Enjoying the mental healing, I played a little longer. Then longer still. I began telling myself, “I’ll do only three puzzles, and then I’ll get down to work.” But the “father of lies” (as Jesus calls Satan in John 8:44) began whispering: “It’s OK to keep playing. It’s really helping. Don’t think about the time you’re spending.” Before I realized it, we were less than halfway through the month and I had already completed all of the puzzles for that month. And I had also finished the word puzzles for the two months prior to my illness.
Wow! I had been sucked in! I had made a good thing into an idol and a timewaster. I needed to confess and claim Jesus’ forgiveness. I also needed to put on some spiritual armor (Ephesians 6:14-18) so I can stand against Satan’s future schemes.

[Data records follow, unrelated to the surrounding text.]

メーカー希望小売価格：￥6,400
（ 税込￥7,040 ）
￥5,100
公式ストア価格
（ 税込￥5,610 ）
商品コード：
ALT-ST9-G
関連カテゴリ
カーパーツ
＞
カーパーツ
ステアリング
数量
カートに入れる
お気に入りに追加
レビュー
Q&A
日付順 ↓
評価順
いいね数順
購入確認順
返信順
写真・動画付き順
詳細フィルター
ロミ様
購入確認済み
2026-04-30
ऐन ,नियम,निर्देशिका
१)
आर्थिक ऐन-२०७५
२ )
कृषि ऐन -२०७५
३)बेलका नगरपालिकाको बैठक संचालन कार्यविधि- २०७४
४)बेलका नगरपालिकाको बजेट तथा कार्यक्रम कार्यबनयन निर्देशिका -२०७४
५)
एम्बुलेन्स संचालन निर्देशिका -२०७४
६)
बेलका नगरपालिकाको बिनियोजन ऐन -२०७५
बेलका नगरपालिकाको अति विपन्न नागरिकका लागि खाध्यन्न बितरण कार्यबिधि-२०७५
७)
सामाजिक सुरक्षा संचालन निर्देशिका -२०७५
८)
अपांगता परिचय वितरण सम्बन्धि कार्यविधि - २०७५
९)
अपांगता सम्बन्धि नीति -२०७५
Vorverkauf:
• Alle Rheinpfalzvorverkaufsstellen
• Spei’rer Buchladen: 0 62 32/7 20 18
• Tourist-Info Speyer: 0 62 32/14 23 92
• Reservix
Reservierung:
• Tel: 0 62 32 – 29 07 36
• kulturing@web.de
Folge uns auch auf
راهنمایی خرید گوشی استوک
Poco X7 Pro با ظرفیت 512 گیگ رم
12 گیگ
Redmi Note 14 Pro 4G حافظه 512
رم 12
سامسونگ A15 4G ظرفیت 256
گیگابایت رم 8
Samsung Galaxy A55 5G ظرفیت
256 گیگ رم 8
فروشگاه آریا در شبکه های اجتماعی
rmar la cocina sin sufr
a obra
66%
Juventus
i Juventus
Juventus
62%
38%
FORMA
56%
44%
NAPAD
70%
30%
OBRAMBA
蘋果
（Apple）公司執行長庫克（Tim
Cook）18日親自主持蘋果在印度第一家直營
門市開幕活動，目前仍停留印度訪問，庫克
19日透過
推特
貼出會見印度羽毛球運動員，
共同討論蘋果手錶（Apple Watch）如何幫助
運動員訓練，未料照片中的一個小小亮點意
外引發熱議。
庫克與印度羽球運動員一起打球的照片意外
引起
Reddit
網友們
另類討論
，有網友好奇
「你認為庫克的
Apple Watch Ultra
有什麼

He will surely try to draw me into some other timewaster. But hopefully the next time I will be a little wiser, and I will recognize the source of temptation before I begin drowning in it. I pray I’ll remember to “Be strong in the Lord and in His mighty power” (Ephesians 6:10, NIV).
I’m probably not alone in getting drawn into things that take me away from spending time with God or completing the tasks that He would prefer I do. Do you also face temptations that pull you away? How is God helping you to recognize Satan’s influence in those situations? Feel free to leave a comment, and let’s pray for each other, that we will stand firm in our spiritual battles, claiming God’s mighty power. In Jesus’ death on the cross and His resurrection, He has already defeated Satan. And God has given us spiritual armor to be able to claim victory. Let’s be wise enough to put on the armor!